WHAT YOU HAVE TO DO: Exact reproduction of every record is required, and pictures are to be excluded.

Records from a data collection
"""

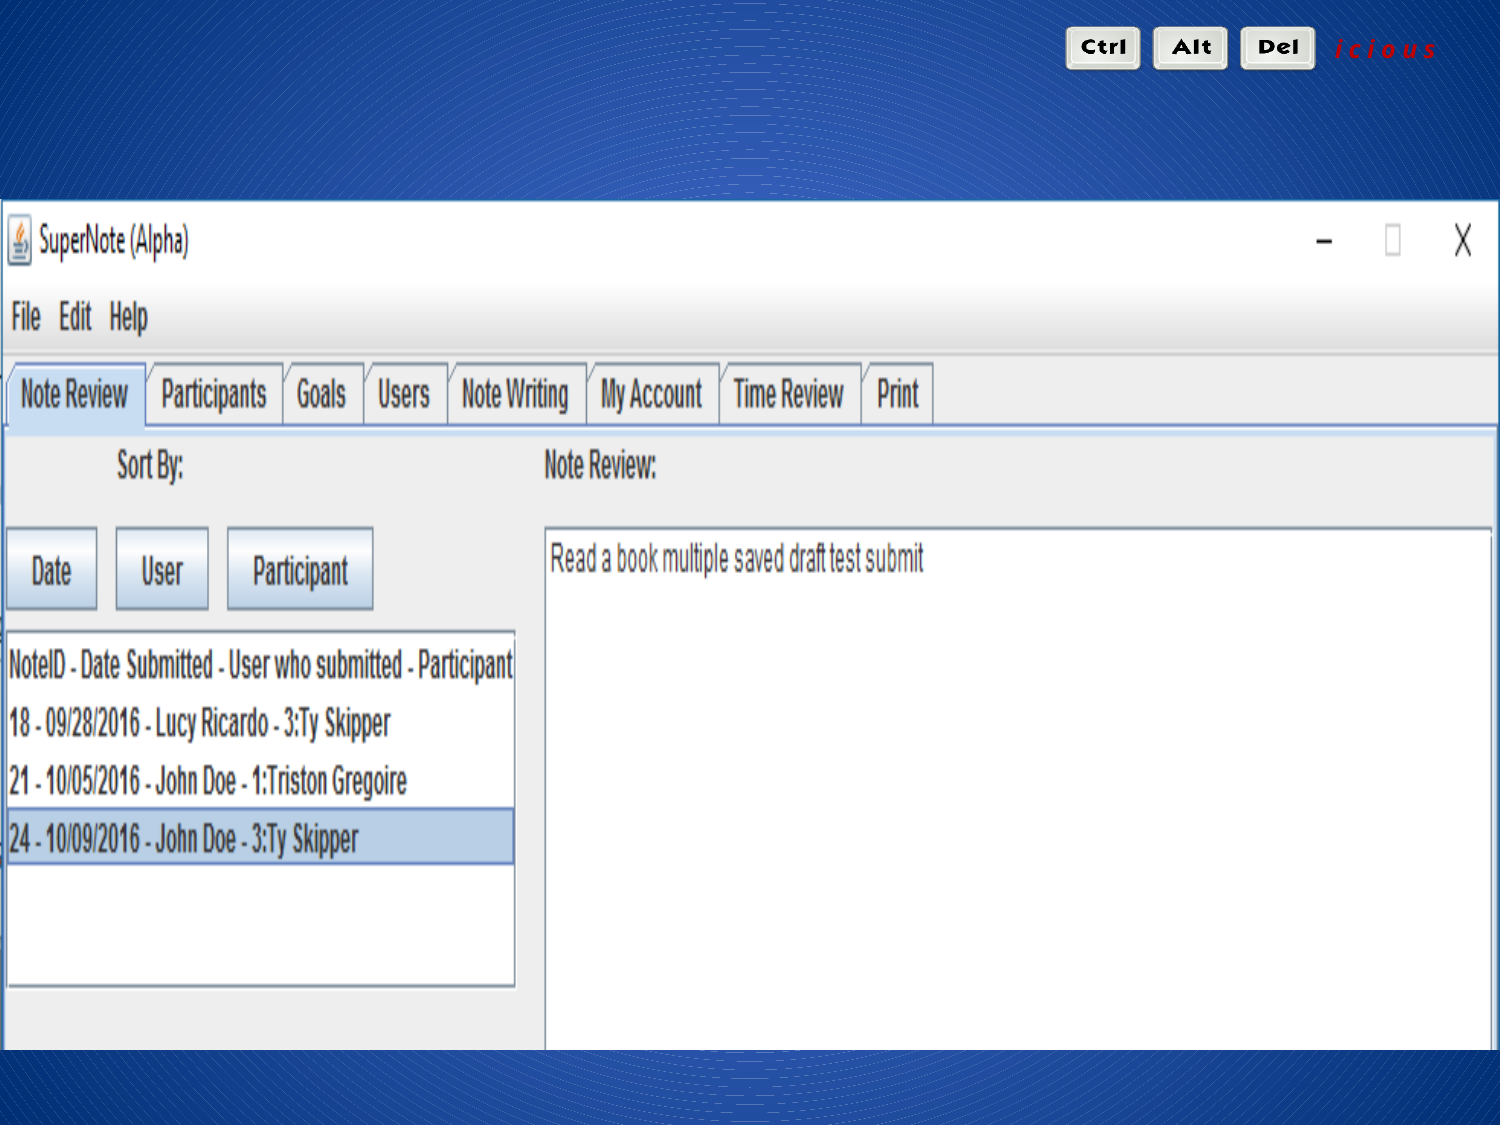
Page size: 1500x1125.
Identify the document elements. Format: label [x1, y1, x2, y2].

list [0, 199, 1500, 1051]
text_box [1049, 24, 1500, 110]
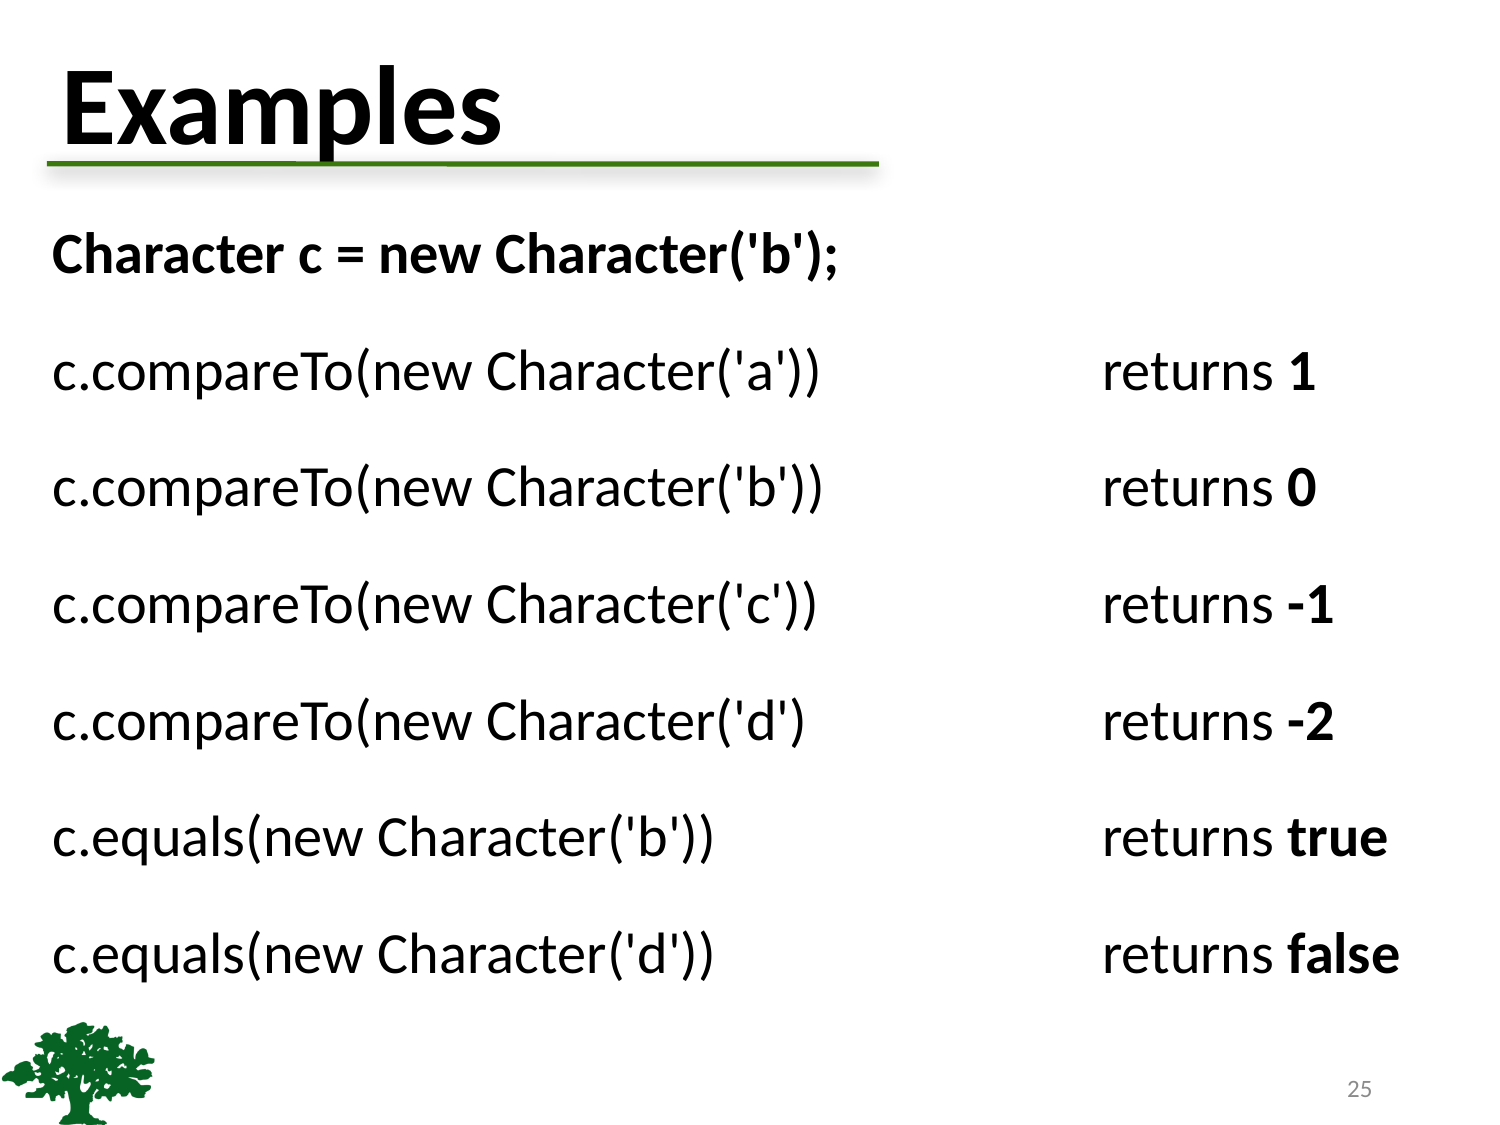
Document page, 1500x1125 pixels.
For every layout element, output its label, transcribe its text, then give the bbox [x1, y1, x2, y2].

slide_number 25 [1074, 1049, 1388, 1125]
title Examples [46, 46, 610, 153]
picture [0, 1021, 157, 1125]
list Character c = new Character('b'); c.compareTo(new Character('a')) returns 1 c.compareTo(new Character('b')) returns 0 c.compareTo(new Character('c')) returns -1 c.compareTo(new Character('d') returns -2 c.equals(new Character('b')) returns true c.equals(new Character('d')) returns false [37, 172, 1500, 836]
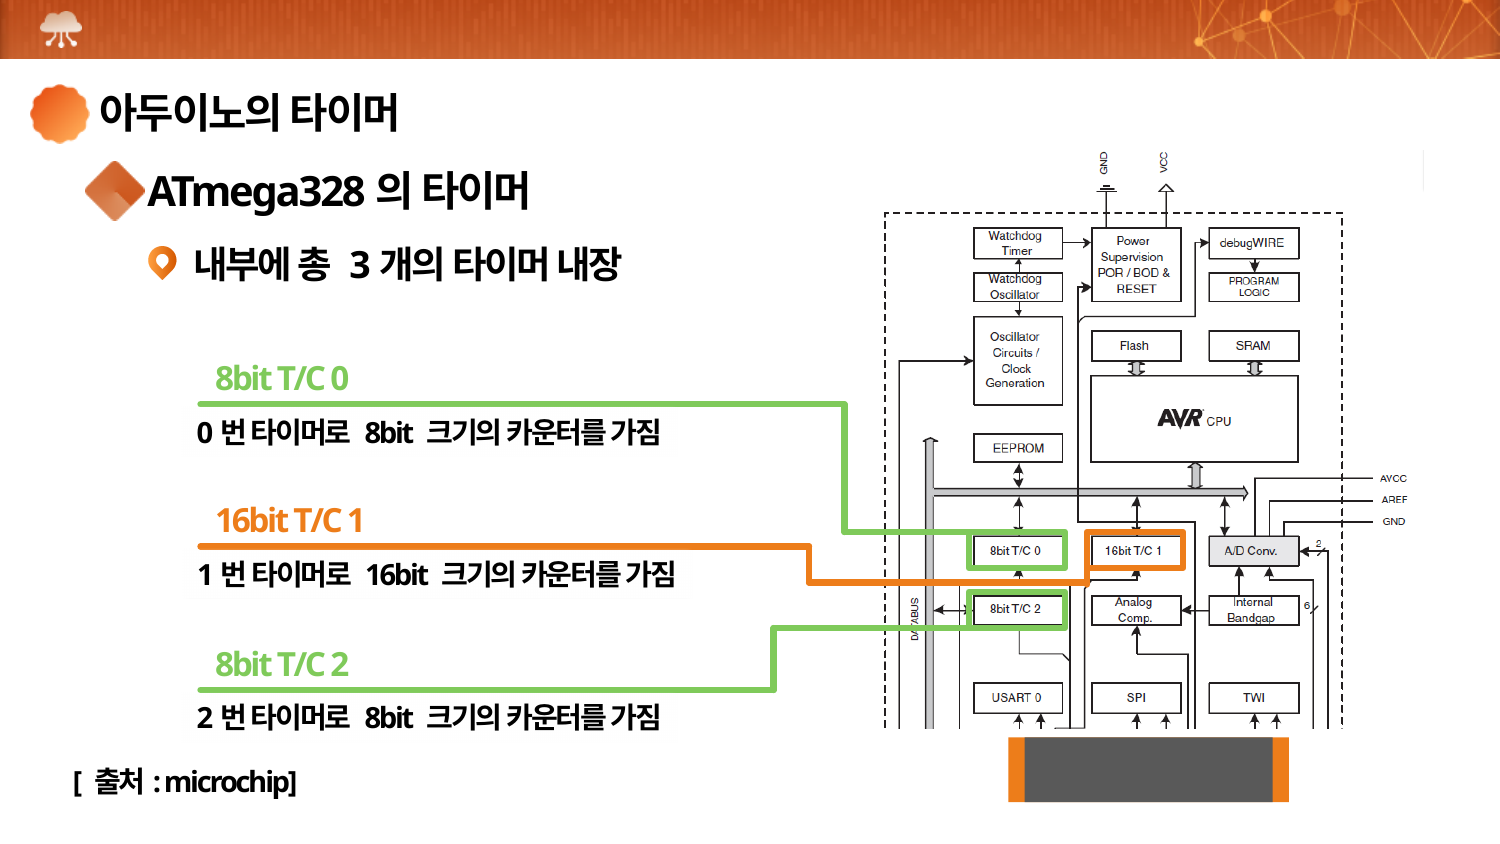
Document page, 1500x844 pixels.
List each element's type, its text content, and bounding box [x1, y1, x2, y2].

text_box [85, 157, 538, 224]
text_box 타이머란 무엇인가? [74, 1, 1416, 57]
text_box 0번 타이머로 8bit 크기의 카운터를 가짐 [189, 414, 670, 449]
text_box 1번 타이머로 16bit 크기의 카운터를 가짐 [190, 556, 685, 591]
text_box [1008, 737, 1290, 803]
text_box 8bit T/C 0 [200, 349, 509, 404]
text_box 16bit T/C 1 [200, 491, 509, 546]
text_box 8bit T/C 2 [200, 635, 509, 689]
picture [873, 149, 1424, 730]
text_box [ 출처: microchip] [57, 755, 313, 806]
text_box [30, 80, 1407, 147]
picture [148, 246, 177, 280]
picture [0, 0, 1500, 59]
text_box 내부에 총 3개의 타이머 내장 [122, 232, 857, 295]
text_box 2번 타이머로 8bit 크기의 카운터를 가짐 [189, 700, 670, 735]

"""

REPLY TO THE EXERCISE:
Page size: 1500x1125.
Identify the document elements. Format: label [x1, y1, x2, y2].

list [0, 199, 1500, 1051]
text_box [1049, 24, 1500, 110]
Document page, 1500x1125 pixels.
For every layout element, output its label, transcribe its text, then give the bbox [x1, y1, x2, y2].

slide_number 25 [1074, 1049, 1388, 1125]
title Examples [46, 46, 610, 153]
picture [0, 1021, 157, 1125]
list Character c = new Character('b'); c.compareTo(new Character('a')) returns 1 c.compareTo(new Character('b')) returns 0 c.compareTo(new Character('c')) returns -1 c.compareTo(new Character('d') returns -2 c.equals(new Character('b')) returns true c.equals(new Character('d')) returns false [37, 172, 1500, 836]
Document page, 1500x844 pixels.
List each element's type, its text content, and bounding box [x1, y1, x2, y2].

text_box [85, 157, 538, 224]
text_box 타이머란 무엇인가? [74, 1, 1416, 57]
text_box 0번 타이머로 8bit 크기의 카운터를 가짐 [189, 414, 670, 449]
text_box 1번 타이머로 16bit 크기의 카운터를 가짐 [190, 556, 685, 591]
text_box [1008, 737, 1290, 803]
text_box 8bit T/C 0 [200, 349, 509, 404]
text_box 16bit T/C 1 [200, 491, 509, 546]
text_box 8bit T/C 2 [200, 635, 509, 689]
picture [873, 149, 1424, 730]
text_box [ 출처: microchip] [57, 755, 313, 806]
text_box [30, 80, 1407, 147]
picture [148, 246, 177, 280]
picture [0, 0, 1500, 59]
text_box 내부에 총 3개의 타이머 내장 [122, 232, 857, 295]
text_box 2번 타이머로 8bit 크기의 카운터를 가짐 [189, 700, 670, 735]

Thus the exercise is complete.